Harper is the last defendant to be prosecuted in the death of Matthew John Whicker, who was shot to death in a botched robbery on Oct. 29, 1996. Rettenberger said he couldn't hide the truth forever, because the guilt was eating at him every day.

Rettenberger said he, Harper and David Valken-Leduc devised a plan to rob a Motel 6 because all three were short on cash. While Rettenberger waited outside as a lookout man, Harper and Valken-Leduc went inside and confronted Matthew John Whicker, a University of Utah student who was working at the motel to pay for school and support his wife and two children.

Rettenberger said he saw Harper and Valken-Leduc jump over the motel's counter. There was a struggle and then Rettenberger saw Valken-Leduc hit Whicker in the face. Rettenberger said he didn't see anything after that, he just heard the sound of gunshots.

While speeding away from the scene, Rettenberger said he asked Harper and Valken-Leduc what went wrong. Valken-Leduc answered, "Just shut up and go," and later confessed to Rettenberger that he shot Whicker "because he didn't get what he wanted."

Valken-Leduc already has been convicted as the actual shooter and is currently in prison.

Harper's defense attorney, Richard Gallegos, questioned Rettenberger's credibility. He said Rettenberger's story changed only after accepting a deal that got him out of jail. Rettenberger served more than five years in the Davis County Jail for his connection with the murder until he pleaded guilty to manslaughter, a second-degree felony. He was released immediately in return for his testimony against Harper and Valken-Leduc.

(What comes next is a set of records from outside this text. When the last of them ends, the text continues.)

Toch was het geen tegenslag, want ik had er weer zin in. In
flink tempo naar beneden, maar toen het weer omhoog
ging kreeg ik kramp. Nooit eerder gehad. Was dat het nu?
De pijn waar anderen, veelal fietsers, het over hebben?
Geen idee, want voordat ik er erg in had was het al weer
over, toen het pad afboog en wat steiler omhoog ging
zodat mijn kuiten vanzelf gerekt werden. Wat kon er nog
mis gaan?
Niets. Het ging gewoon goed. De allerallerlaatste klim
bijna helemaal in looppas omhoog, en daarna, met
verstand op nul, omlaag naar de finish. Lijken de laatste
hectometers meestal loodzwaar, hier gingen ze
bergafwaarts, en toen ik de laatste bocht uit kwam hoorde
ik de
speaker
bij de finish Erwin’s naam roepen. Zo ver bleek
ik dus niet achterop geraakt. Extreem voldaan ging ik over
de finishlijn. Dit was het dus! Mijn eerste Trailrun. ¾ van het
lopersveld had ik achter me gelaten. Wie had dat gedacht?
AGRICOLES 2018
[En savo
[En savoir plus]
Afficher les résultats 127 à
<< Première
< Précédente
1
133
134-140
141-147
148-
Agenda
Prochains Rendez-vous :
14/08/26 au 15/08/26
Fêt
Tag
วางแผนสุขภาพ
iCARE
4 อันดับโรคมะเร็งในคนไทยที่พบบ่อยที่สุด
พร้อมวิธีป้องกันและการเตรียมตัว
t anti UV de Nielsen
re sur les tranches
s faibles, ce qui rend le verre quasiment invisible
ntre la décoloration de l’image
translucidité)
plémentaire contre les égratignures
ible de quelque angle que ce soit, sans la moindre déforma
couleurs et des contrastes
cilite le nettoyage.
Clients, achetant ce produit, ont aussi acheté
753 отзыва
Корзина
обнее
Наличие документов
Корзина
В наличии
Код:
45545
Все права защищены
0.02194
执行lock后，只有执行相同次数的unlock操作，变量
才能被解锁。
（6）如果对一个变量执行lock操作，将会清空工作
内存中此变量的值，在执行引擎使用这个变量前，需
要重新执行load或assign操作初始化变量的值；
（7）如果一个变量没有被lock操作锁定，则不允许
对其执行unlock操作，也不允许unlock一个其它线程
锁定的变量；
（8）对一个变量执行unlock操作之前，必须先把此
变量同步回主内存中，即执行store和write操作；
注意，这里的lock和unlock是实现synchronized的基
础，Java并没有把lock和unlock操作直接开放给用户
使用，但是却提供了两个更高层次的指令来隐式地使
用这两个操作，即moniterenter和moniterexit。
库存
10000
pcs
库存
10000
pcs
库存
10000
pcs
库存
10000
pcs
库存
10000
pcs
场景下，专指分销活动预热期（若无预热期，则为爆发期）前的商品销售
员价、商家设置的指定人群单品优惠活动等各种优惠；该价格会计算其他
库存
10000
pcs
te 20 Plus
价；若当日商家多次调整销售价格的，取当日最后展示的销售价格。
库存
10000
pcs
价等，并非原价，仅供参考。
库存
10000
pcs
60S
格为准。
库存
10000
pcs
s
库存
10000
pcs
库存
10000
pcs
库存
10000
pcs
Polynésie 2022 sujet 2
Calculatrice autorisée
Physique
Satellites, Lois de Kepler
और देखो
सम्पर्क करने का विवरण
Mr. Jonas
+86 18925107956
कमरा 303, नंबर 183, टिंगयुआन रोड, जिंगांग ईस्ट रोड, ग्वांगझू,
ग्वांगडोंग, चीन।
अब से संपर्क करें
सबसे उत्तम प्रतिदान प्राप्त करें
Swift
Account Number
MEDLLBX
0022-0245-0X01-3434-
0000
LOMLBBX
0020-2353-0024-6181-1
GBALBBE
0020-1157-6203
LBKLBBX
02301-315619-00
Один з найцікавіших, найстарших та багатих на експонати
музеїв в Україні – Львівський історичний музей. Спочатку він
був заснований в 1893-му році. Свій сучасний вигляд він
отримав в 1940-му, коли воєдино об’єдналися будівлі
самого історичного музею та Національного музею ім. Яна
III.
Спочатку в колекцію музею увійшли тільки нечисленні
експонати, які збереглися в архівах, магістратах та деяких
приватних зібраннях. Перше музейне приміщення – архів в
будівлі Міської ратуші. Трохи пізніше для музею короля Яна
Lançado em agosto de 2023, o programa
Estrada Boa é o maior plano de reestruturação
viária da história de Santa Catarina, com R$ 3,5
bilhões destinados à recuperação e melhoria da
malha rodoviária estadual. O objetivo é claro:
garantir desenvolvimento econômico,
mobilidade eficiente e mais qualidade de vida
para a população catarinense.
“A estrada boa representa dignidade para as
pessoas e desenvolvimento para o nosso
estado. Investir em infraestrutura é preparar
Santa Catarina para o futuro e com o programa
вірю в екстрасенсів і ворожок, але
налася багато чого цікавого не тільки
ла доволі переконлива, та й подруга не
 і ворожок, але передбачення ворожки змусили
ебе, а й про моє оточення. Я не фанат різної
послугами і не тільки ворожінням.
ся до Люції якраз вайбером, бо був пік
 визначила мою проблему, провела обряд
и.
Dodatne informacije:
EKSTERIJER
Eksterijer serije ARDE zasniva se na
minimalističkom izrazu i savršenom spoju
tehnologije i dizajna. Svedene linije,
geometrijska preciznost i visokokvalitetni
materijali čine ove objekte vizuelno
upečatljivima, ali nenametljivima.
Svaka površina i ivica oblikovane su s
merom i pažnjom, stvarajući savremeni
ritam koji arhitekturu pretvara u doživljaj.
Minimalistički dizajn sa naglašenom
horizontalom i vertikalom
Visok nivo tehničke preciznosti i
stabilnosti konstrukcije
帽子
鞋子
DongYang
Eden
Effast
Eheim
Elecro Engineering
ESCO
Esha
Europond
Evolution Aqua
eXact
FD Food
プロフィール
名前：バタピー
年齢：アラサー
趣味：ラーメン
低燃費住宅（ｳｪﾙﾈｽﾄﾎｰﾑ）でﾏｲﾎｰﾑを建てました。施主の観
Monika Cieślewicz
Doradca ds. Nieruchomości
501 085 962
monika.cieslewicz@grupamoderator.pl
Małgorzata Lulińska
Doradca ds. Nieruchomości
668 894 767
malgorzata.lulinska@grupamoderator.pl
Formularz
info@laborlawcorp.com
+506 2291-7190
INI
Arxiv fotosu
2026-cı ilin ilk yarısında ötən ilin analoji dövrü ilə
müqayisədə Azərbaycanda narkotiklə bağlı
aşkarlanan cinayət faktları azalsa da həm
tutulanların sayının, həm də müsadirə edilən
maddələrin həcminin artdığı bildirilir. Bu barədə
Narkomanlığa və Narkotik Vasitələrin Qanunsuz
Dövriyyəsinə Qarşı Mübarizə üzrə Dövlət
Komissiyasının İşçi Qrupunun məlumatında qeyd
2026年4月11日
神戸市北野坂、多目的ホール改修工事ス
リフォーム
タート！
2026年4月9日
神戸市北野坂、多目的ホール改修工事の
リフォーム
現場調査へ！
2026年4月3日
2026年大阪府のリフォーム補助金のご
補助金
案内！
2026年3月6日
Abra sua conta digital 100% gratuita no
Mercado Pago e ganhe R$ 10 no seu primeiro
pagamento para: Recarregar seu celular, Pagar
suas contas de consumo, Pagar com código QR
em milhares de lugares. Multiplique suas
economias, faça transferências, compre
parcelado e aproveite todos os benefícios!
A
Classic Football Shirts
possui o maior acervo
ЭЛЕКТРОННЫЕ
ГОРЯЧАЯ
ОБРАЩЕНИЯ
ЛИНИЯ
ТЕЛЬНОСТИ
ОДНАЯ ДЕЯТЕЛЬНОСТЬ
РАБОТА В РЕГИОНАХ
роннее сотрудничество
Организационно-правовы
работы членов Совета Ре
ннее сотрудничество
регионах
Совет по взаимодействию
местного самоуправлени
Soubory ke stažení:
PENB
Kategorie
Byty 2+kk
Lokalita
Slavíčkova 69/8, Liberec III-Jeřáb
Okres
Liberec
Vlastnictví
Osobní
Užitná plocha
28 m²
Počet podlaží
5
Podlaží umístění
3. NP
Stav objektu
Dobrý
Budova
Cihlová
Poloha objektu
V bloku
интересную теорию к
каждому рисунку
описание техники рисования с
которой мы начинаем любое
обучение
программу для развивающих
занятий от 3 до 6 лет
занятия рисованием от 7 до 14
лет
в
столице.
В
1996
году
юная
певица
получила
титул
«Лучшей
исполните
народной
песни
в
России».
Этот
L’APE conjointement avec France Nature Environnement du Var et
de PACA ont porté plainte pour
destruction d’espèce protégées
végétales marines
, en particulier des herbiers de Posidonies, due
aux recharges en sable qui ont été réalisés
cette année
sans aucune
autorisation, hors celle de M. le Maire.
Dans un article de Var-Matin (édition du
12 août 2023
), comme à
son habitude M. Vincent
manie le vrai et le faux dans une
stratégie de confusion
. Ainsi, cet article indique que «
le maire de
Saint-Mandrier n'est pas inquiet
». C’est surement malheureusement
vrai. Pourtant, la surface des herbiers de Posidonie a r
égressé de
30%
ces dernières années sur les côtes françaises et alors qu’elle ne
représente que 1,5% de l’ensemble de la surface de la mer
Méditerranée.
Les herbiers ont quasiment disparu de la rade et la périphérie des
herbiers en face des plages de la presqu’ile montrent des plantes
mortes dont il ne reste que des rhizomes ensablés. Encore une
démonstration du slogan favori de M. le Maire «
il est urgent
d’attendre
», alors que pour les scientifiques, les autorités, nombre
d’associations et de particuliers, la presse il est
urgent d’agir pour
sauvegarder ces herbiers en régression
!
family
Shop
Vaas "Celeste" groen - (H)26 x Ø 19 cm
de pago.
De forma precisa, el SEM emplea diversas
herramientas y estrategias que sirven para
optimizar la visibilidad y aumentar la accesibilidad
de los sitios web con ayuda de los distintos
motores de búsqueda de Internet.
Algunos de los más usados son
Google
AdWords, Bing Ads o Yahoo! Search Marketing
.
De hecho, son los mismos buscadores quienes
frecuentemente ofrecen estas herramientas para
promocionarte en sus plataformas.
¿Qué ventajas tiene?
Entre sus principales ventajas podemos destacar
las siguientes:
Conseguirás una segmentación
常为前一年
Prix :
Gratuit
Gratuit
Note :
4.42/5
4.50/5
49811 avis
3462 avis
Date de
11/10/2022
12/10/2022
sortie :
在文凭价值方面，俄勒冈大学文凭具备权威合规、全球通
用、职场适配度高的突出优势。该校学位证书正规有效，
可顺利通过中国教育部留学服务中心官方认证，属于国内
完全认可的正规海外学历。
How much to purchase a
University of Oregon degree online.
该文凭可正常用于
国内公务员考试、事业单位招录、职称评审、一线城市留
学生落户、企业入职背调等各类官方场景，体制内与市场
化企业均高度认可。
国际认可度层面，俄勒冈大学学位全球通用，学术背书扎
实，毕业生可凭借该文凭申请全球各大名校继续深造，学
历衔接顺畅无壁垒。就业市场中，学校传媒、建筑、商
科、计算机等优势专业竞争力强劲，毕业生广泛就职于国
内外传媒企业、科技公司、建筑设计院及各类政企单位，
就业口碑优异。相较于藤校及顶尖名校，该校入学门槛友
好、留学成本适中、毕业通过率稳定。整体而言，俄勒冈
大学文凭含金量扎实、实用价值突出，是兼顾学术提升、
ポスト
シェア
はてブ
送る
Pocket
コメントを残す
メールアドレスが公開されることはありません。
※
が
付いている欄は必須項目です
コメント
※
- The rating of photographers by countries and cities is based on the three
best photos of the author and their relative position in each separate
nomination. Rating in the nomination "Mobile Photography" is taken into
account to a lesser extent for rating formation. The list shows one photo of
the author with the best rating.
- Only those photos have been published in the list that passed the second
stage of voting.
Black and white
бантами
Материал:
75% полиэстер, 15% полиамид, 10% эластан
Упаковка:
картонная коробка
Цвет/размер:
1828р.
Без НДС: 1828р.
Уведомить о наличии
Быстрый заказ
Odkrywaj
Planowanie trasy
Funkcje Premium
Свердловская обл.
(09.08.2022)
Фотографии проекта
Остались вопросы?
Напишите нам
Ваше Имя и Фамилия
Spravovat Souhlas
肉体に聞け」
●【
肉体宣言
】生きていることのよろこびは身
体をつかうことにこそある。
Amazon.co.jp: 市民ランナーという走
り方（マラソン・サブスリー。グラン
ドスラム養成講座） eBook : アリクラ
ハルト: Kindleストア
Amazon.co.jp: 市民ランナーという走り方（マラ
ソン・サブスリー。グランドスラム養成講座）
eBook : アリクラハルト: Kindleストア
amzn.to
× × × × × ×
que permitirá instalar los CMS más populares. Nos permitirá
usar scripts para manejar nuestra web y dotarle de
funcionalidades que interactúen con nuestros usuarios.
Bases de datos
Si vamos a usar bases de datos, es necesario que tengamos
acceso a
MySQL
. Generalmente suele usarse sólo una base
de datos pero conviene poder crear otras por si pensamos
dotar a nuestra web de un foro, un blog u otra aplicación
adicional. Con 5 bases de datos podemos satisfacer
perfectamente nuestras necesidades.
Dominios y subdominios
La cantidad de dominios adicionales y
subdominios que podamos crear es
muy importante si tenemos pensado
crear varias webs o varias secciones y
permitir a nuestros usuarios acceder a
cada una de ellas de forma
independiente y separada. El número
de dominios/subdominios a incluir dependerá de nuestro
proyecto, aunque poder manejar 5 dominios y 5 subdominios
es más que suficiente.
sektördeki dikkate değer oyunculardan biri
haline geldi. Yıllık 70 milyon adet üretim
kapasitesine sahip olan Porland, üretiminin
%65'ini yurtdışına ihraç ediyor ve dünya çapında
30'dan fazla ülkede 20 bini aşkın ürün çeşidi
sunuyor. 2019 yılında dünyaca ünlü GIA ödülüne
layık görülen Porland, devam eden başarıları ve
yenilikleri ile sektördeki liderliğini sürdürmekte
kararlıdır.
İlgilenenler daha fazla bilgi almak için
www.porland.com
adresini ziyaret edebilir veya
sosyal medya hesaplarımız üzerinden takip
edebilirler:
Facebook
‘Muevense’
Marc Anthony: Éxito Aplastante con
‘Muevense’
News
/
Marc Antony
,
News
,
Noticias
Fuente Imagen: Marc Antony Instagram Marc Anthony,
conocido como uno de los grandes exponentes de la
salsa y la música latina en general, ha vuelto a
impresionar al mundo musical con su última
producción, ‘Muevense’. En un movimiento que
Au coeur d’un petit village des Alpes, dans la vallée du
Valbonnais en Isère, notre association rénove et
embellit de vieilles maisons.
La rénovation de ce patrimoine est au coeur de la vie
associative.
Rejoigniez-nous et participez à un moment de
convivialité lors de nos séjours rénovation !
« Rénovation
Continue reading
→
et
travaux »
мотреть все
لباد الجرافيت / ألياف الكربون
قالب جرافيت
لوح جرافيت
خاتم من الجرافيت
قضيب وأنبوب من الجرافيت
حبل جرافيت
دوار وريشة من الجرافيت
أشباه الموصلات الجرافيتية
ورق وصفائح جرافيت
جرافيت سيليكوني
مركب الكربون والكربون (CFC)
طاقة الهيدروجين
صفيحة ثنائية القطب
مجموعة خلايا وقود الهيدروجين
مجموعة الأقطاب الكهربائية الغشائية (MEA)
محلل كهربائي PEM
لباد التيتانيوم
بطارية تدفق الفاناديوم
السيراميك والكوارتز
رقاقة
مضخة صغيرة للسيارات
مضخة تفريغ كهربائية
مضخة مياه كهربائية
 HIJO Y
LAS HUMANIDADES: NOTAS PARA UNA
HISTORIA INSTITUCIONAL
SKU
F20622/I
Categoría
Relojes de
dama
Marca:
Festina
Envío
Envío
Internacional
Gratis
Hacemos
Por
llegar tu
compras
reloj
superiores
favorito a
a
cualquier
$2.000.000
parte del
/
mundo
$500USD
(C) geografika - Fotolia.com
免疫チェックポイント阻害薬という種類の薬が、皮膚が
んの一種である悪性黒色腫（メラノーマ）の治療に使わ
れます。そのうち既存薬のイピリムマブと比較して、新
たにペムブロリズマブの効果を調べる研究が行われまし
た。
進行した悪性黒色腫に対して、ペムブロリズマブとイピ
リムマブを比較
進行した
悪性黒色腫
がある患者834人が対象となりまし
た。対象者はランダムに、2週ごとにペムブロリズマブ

Rettenberger said he originally tried to deflect the blame onto Harper and Valken-Leduc, and only admitted to planning the crime. But after years in jail, the guilt ate at him. He later told police he served as a lookout man and getaway driver.

"It starts to get to you after a while," Rettenberger said.

Gallegos maintains there is no evidence linking Harper to Whicker's murder. In opening statements, Gallegos said Rettenberger is someone with a motive for lying and implicating Harper.

Whicker, who was 30 at the time of his death, served a mission for The Church of Jesus Christ of Latter-day Saints in Michigan and was a Gulf War veteran.